Document excerpt:
Branching of stems produced by second streamer bursts. (a) High-speed photograph of a streamer burst with two distinct filament ensembles. (b) Corresponding Schlieren image of the low-density channels branching from a main stem channel. (c) and (d) show two events with different types of current waveforms measured during stem branching.

In order to assess whether the stem branches are formed simultaneously, the streamer current waveforms are analyzed for two additional second streamer events in Fig. 3c,d. It is found that there are events in which the stem branches are formed simultaneously as the measured current waveform, collecting the synchronous current of each streamer filament ensemble, is a single, double exponential pulse. However, other events show a clear small-time shift (of 114 ns in Fig. 3d) between the current of two different filament ensembles, resulting into a measured current pulse with two distinct peaks. No consistent trend for the synchronous or asynchronous formation of stem branches could be identified as they these events appear randomly in the experiments.

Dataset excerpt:
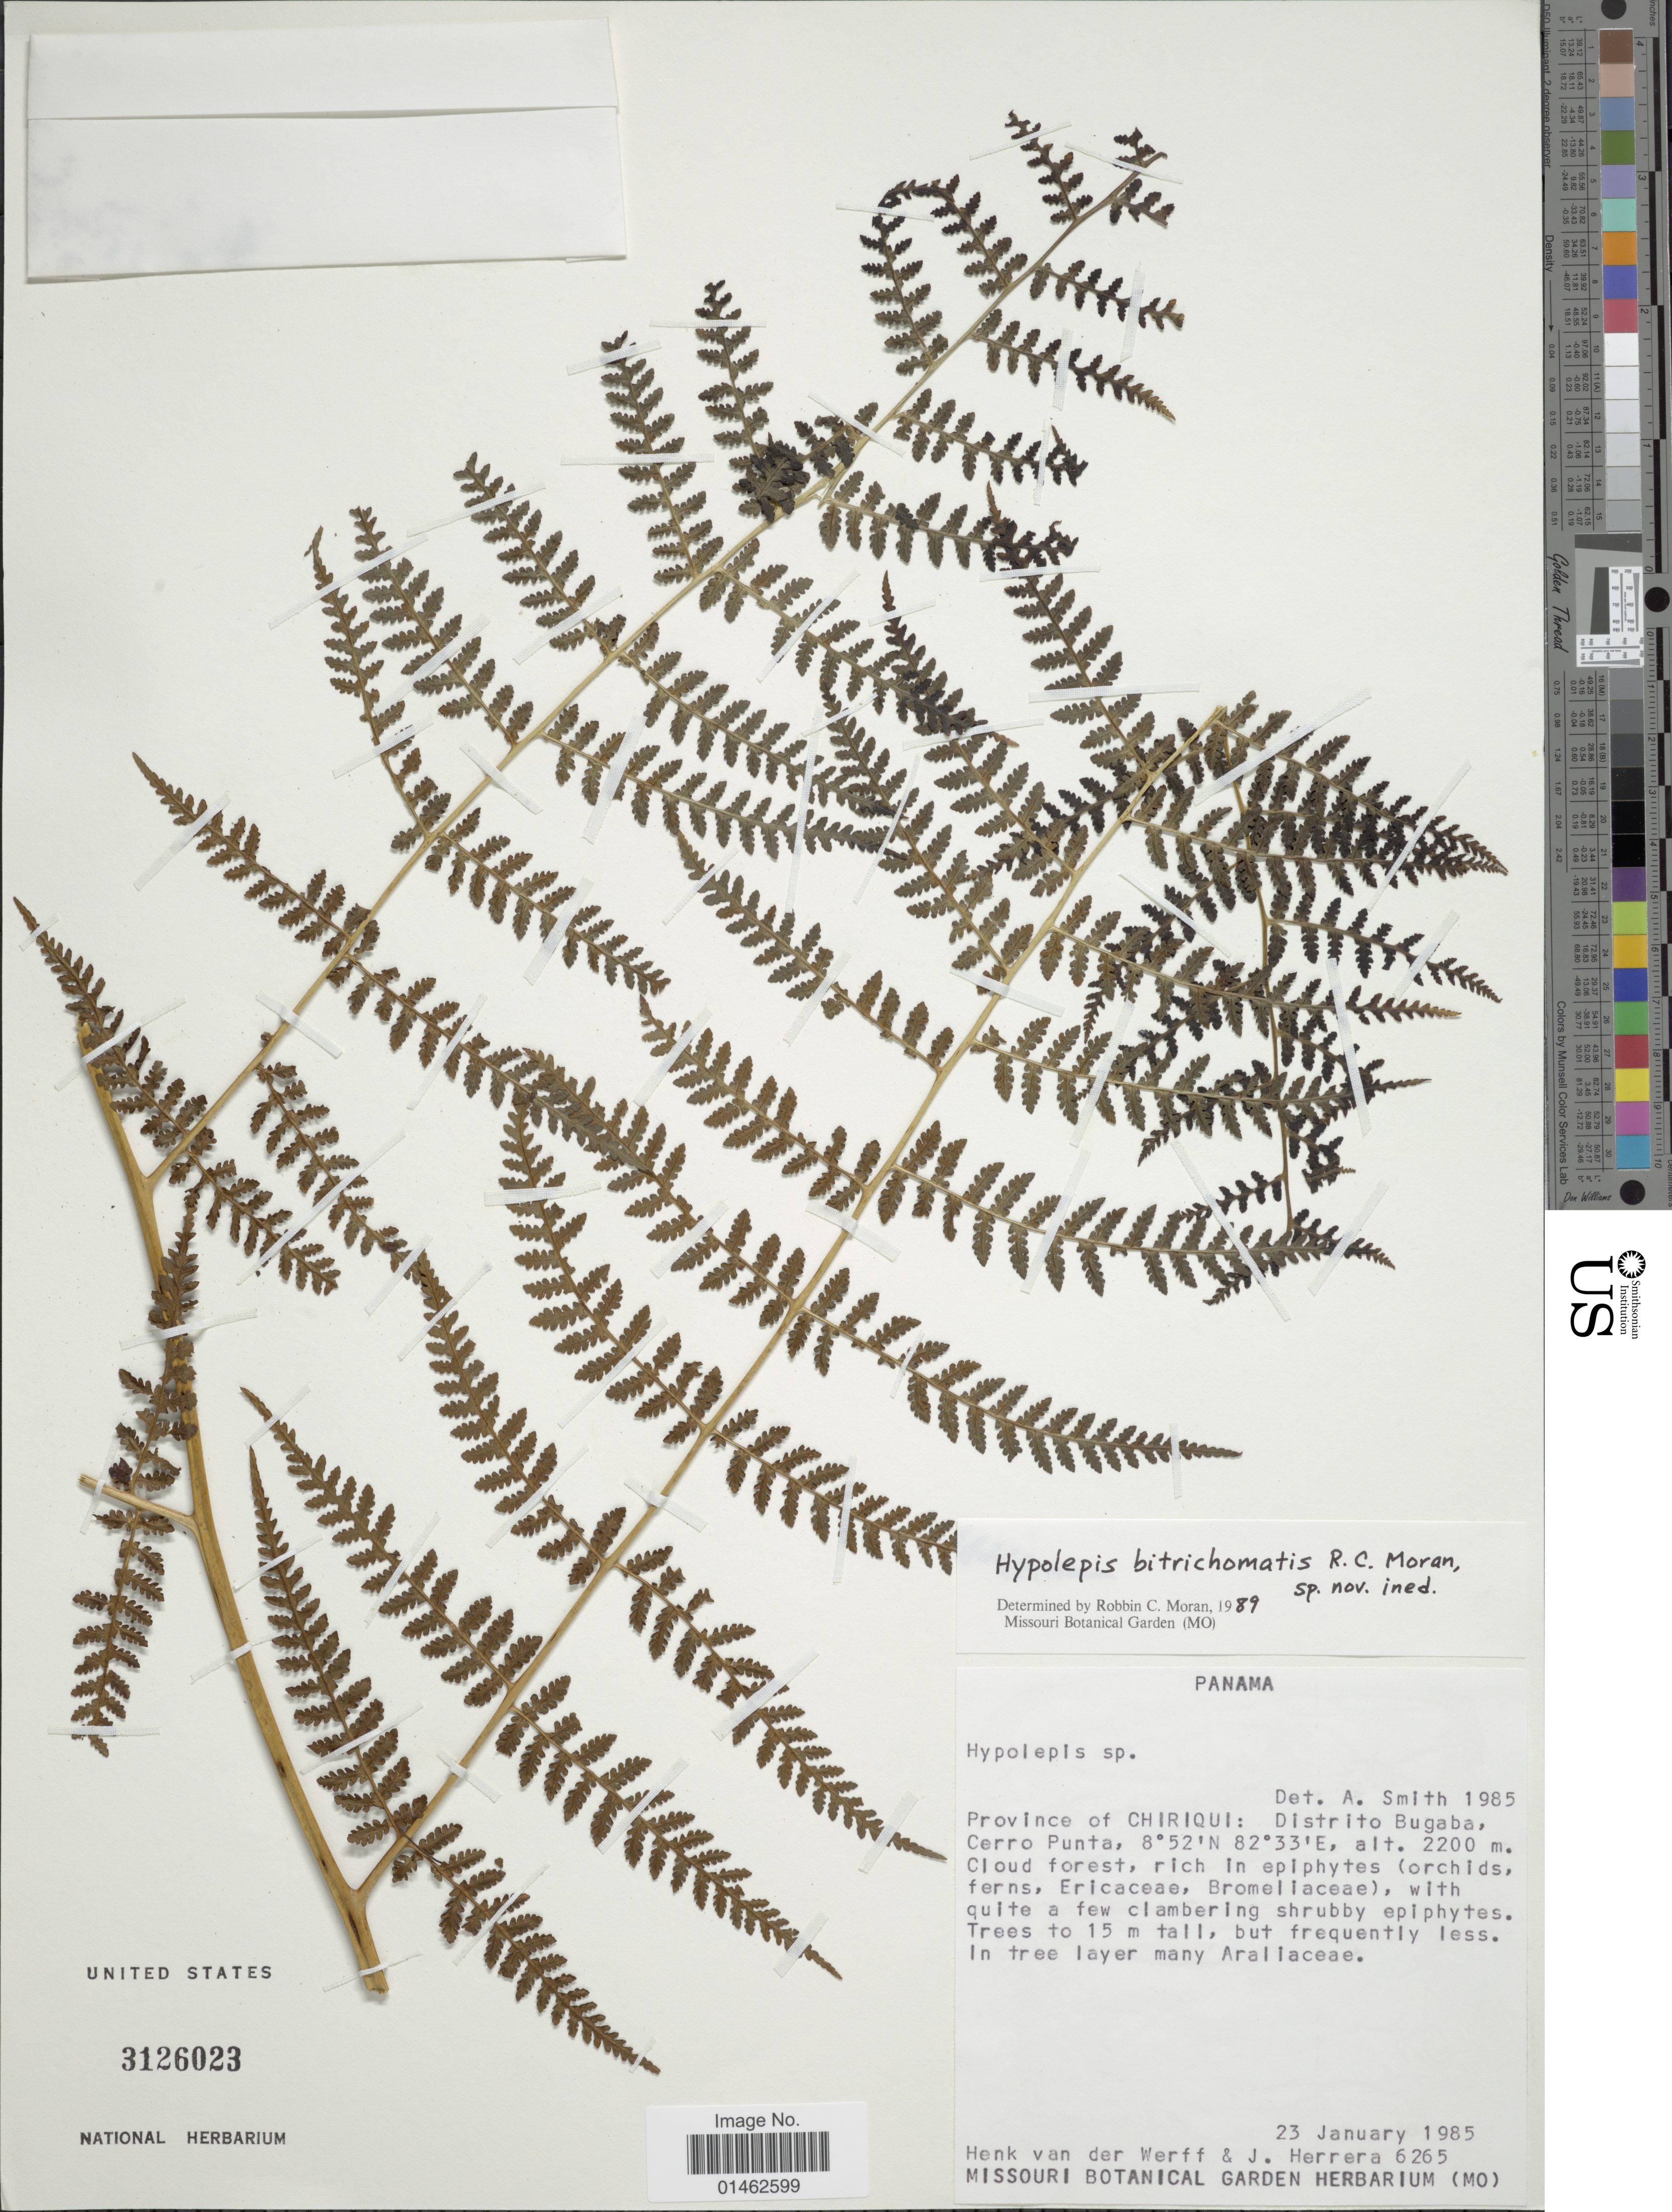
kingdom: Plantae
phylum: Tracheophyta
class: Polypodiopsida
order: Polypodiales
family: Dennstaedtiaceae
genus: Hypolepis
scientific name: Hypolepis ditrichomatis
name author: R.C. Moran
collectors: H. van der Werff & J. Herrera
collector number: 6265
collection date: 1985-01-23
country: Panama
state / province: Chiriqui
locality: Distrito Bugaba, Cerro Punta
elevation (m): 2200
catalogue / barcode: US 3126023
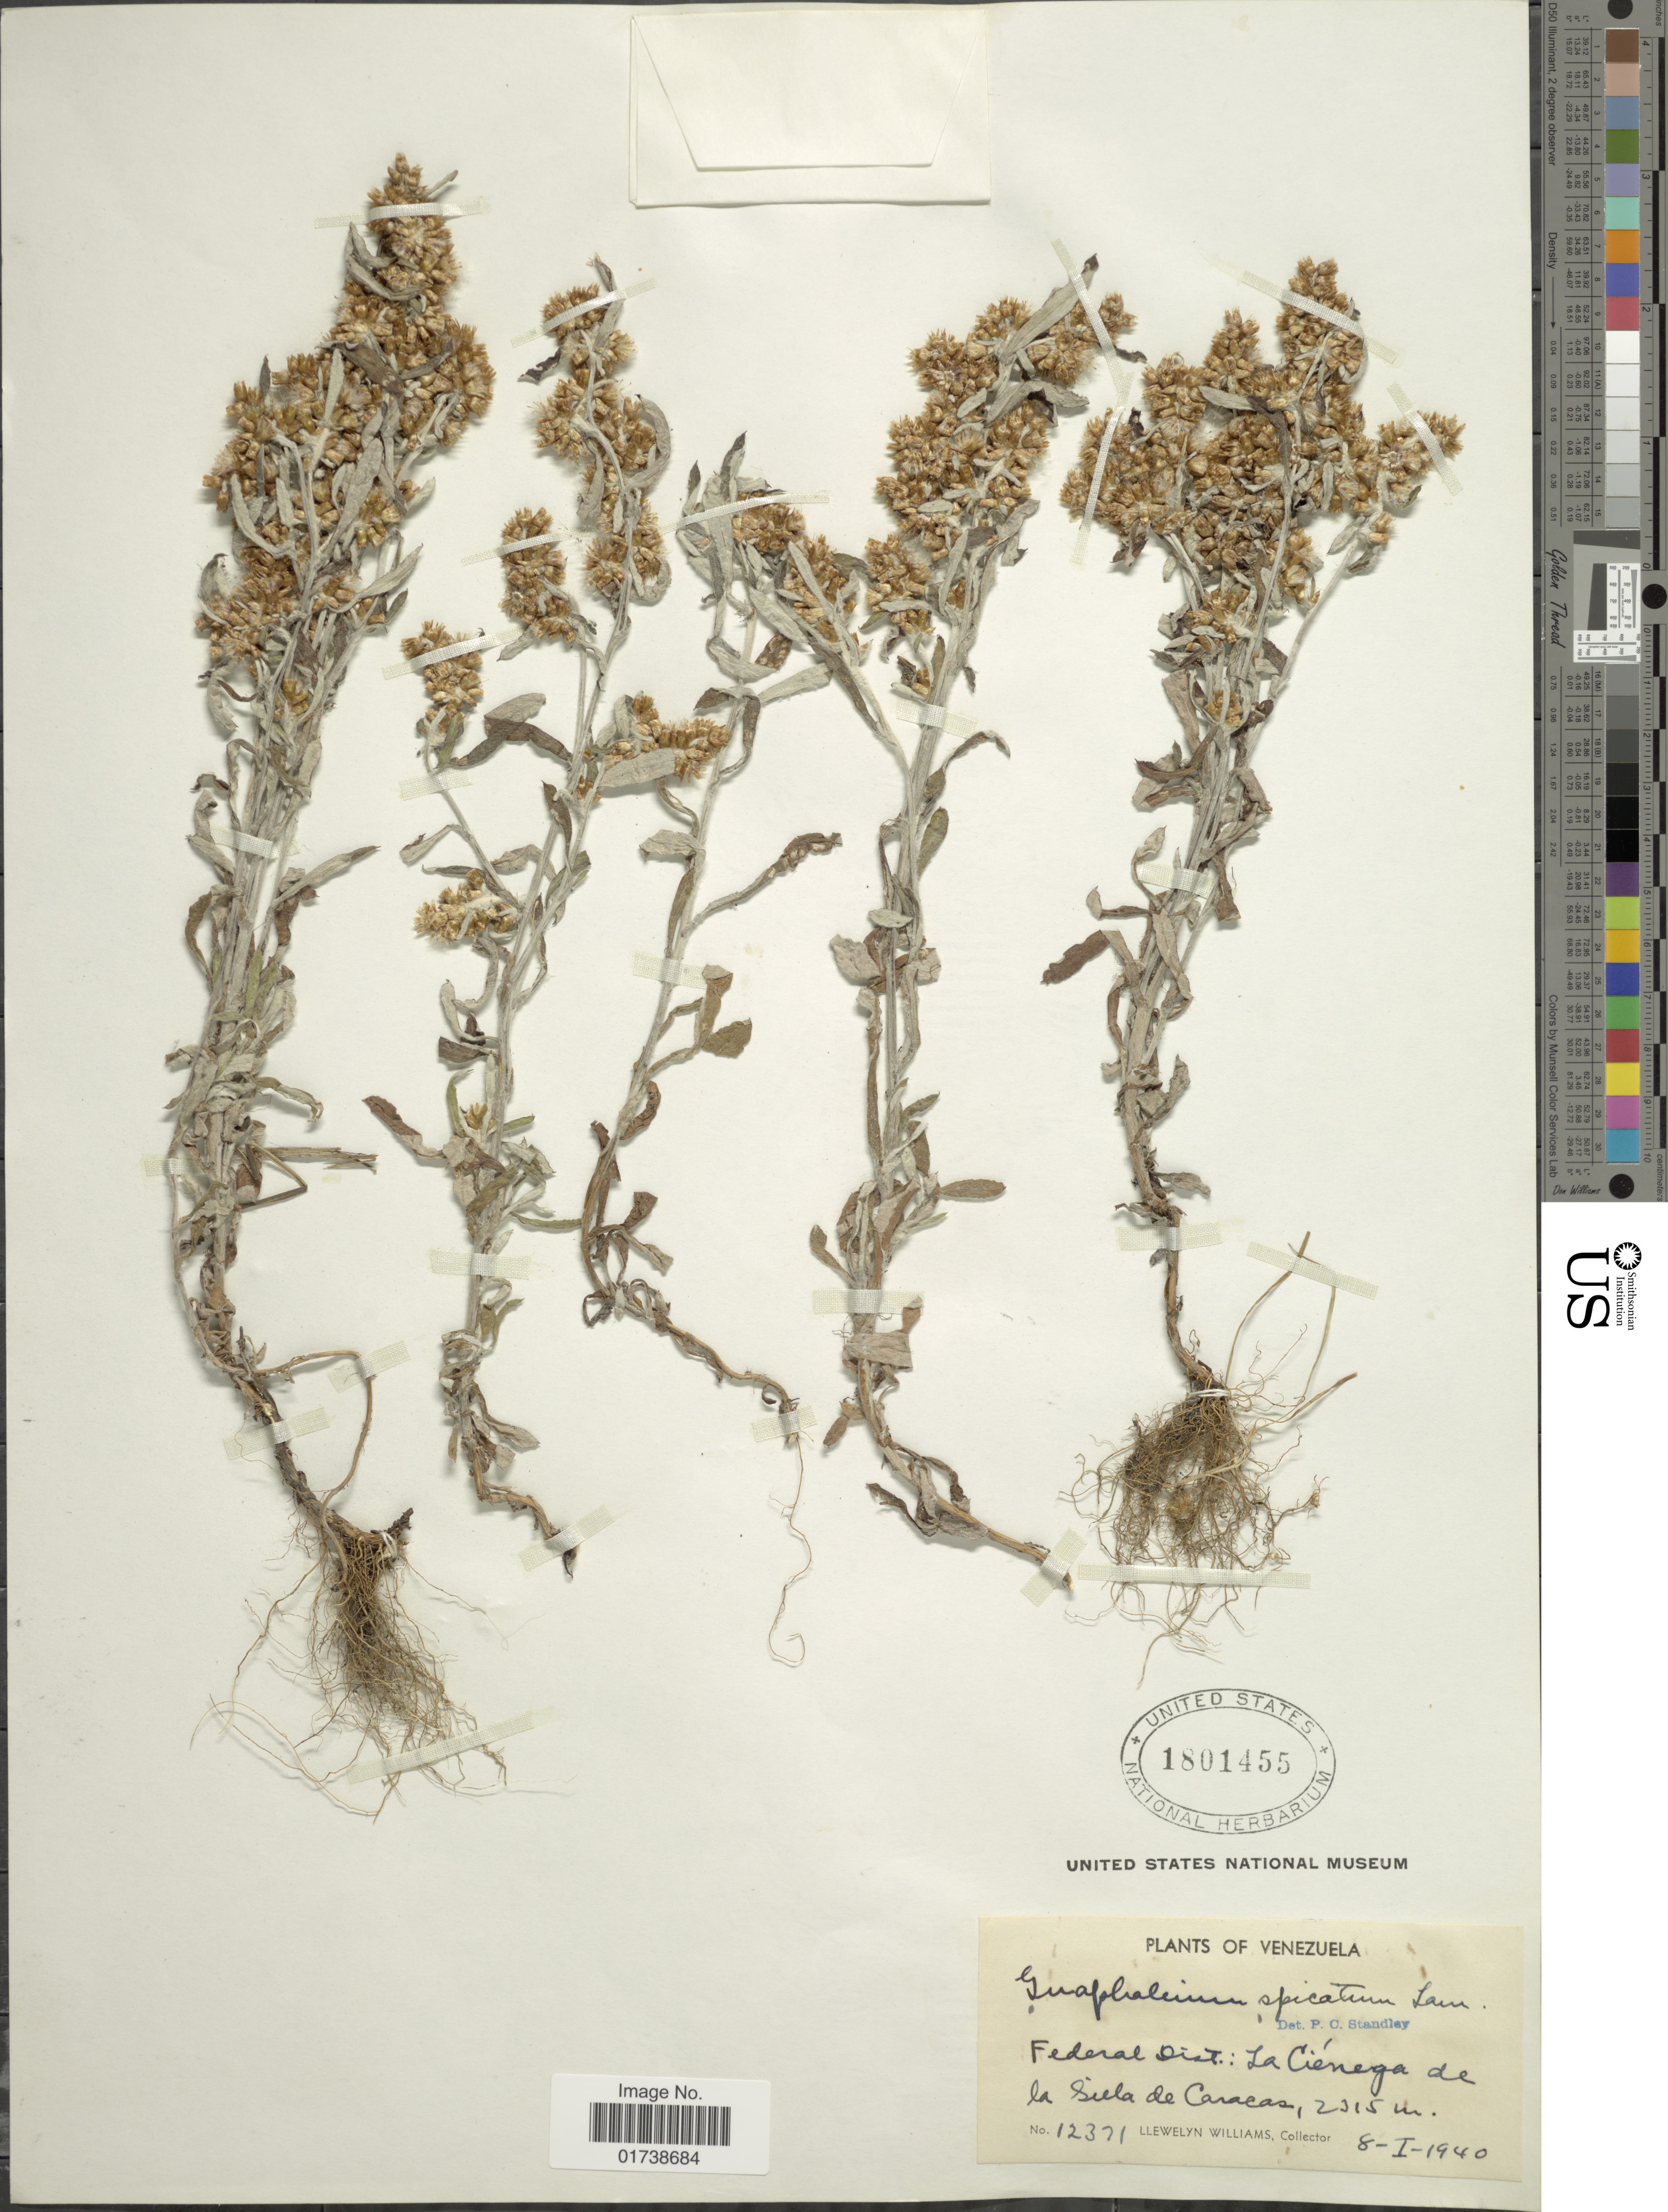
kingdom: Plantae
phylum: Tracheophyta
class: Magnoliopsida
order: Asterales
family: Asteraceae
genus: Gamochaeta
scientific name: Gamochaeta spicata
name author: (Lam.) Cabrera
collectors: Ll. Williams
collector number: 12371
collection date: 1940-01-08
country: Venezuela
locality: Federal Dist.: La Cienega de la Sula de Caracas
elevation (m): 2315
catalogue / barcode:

Required task 1: Transcribe the portion of the streamer branching passage that opens with the words "Branching of stems" and closes with "during stem branching.".
Required task 2: Express every line of the records as a JSON list of strings, one string per line, with blank lines omitted. Leave the pictures out of the answer.
The text and the records were drawn from unrelated sources.

Output 1:
Branching of stems produced by second streamer bursts. (a) High-speed photograph of a streamer burst with two distinct filament ensembles. (b) Corresponding Schlieren image of the low-density channels branching from a main stem channel. (c) and (d) show two events with different types of current waveforms measured during stem branching.

Output 2:
[
  "kingdom: Plantae",
  "phylum: Tracheophyta",
  "class: Polypodiopsida",
  "order: Polypodiales",
  "family: Dennstaedtiaceae",
  "genus: Hypolepis",
  "scientific name: Hypolepis ditrichomatis",
  "name author: R.C. Moran",
  "collectors: H. van der Werff & J. Herrera",
  "collector number: 6265",
  "collection date: 1985-01-23",
  "country: Panama",
  "state / province: Chiriqui",
  "locality: Distrito Bugaba, Cerro Punta",
  "elevation (m): 2200",
  "catalogue / barcode: US 3126023",
  "kingdom: Plantae",
  "phylum: Tracheophyta",
  "class: Magnoliopsida",
  "order: Asterales",
  "family: Asteraceae",
  "genus: Gamochaeta",
  "scientific name: Gamochaeta spicata",
  "name author: (Lam.) Cabrera",
  "collectors: Ll. Williams",
  "collector number: 12371",
  "collection date: 1940-01-08",
  "country: Venezuela",
  "locality: Federal Dist.: La Cienega de la Sula de Caracas",
  "elevation (m): 2315",
  "catalogue / barcode:"
]